Moving to California, Simon Callen (Jason Bateman) and his wife Robyn (Rebecca Hall) set up houses in a lush new pad and as they begin buying homeware goods, Simon runs into an old school acquaintance. Gordon or Gordo (Joel Edgerton) becomes a constant presence around the Callen home, dropping off gifts or turning up when Robyn is alone. As he grows in mystery so too does the reasoning of why Gordon is doing what he is and it will all boil down to Simon’s childhood past.

This is a clever little movie, with characters upended and ideas subverted along the way. It’s not so much a film with twists or shocks but one with teeny little surprises and motives that create the near 100% tension rate. The main theme is redemption and laying with that is the notion of bullying. It’s a perfect ground to construct the movie on and with it comes playful darkness in Gordon’s actions. Though by the end things of course change and a fractured finale comes to a deserving figure.

I had no idea until the credits rolled that Joel Edgerton wrote and directed also. As directorial debut he’s surely proud of this chilling thriller, because it doesn’t jump on that Blumhouse horror trend. Yes there are scares but only one or two that make you rise out of your seat a smidge, the rest is all based on dramatic tension and worrying character interaction. The smoothness to a majority of Edgerton’s directing helps lull you into the movie and he does a fine job in keeping up the unnerving pace.

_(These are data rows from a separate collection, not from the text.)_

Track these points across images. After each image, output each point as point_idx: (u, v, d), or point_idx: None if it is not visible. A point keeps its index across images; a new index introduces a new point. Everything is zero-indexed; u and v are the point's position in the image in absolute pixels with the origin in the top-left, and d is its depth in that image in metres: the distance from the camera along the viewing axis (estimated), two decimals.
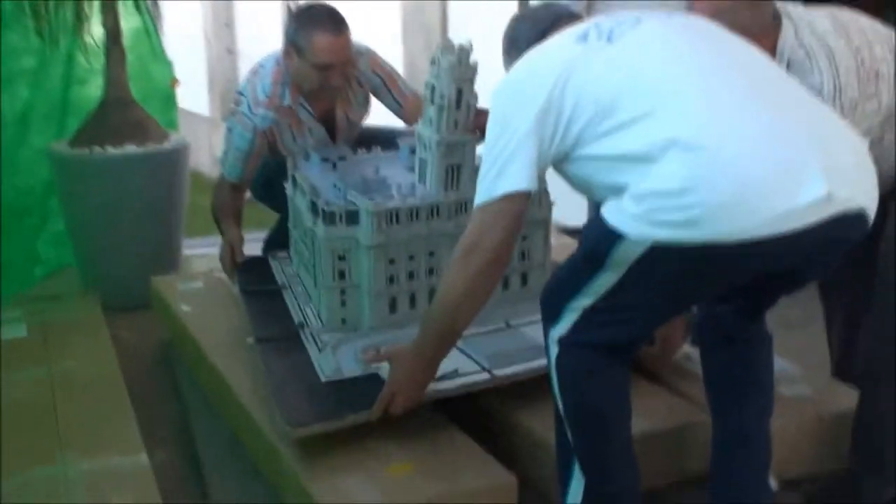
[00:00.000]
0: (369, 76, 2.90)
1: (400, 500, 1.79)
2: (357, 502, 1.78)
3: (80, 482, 2.01)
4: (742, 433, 1.82)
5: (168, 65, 4.03)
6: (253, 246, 3.14)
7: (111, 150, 3.30)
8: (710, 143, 1.50)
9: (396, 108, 2.96)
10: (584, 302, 1.65)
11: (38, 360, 2.66)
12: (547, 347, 1.73)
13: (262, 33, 6.77)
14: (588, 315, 1.65)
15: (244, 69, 7.34)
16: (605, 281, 1.61)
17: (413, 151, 2.50)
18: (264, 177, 2.93)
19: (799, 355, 2.36)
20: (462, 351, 2.14)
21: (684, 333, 2.28)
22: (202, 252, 4.16)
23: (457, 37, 2.33)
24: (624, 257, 1.56)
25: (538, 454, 2.00)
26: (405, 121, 2.98)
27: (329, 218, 2.28)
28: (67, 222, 3.54)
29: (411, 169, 2.51)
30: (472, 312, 1.80)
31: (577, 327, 1.66)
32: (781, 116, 1.56)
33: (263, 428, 2.06)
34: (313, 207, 2.35)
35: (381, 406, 1.94)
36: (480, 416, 2.10)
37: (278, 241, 3.18)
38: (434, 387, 1.99)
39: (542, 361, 2.10)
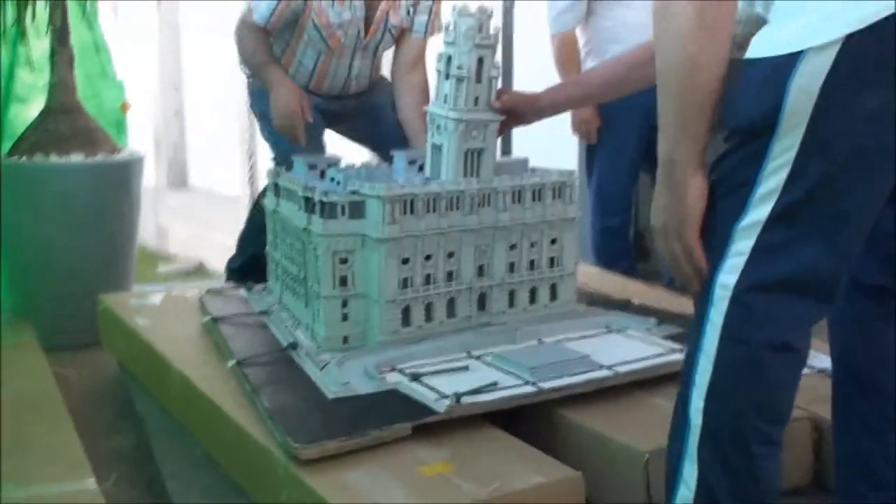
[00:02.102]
0: (421, 10, 2.67)
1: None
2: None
3: None
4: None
5: (119, 87, 3.64)
6: None
7: (55, 160, 2.88)
8: None
9: (399, 56, 2.73)
10: (754, 217, 1.16)
11: None
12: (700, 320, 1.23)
13: (211, 97, 6.47)
14: (760, 242, 1.16)
15: (191, 133, 7.09)
16: (779, 161, 1.13)
17: (411, 162, 2.17)
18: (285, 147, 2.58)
19: None
20: (496, 367, 1.81)
21: None
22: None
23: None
24: (803, 96, 1.10)
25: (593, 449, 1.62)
26: (393, 77, 2.75)
27: (329, 210, 1.90)
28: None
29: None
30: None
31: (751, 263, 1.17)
32: None
33: (256, 438, 1.63)
34: (306, 203, 1.98)
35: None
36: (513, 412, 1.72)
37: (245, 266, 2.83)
38: (473, 399, 1.65)
39: (593, 374, 1.77)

The ending section drifts slightly into more frenetic territory as more standard horror tropes segway in from numbered presents, creepy videotapes and masks but it doesn’t take away from the smarter moments before. It’s there in a kind of playful manner to really hit home to a character what they’ve put themselves in for. The ending question itself is an open one, though one I surely believe has just one true answer as from all this you do still gauge what Gordo is like deep down, so it doesn’t work brilliantly as a mysterious interpretation but closes the chapter in Simon’s and Gordo’s life with a perfect burn.

Danny Bensi and Saunder Jurriaans double up for music duties and craft a wonderful score that compliments the smooth sweeping unease of the movie well. It builds when it needs to with harsher sounds pulling it back into the horror genre or no sounds at all when aiming to make the audience jump at a certain point. It’s a film that looks good, sounds good and does good in psychologically moulding a rich set of open expectations.

Jason Bateman gets top grades here for being an ick with a capital D in front. It’s no spoiler (unless you’ve missed the trailer) that something Bateman’s character has done is why Gordon is so ever present with presents. Even from the outset he seems smarmy but little things he does or says make you come to realise more about him so by the time the reveal is….well, revealed, you don’t find it a hard thing to swallow. Rebecca Hall is divine in this, her performance is top notch with her role being the biggest as she comes to terms with her own sad past, her mysteriously uncaring husband and a new socially awkward guest. She’s the one stuck in the middle and Hall plays this broken and emotional wife really well. Joel Edgerton as Gordo the weirdo is weird but in a cool way where you do feel for him. There’s a vulnerable glint in his eye that changes to become something more menacing at times which with his smirk, Edgerton gifts Gordo that on edge antagonist.

Though there’s only really one victim amongst all this gift wrapped drama and by the end every one comes away from the events in totally different circumstances which makes this a brilliantly executed movie with filmic studying of characters running alongside excellent tension. More of these types of movies please Blumhouse.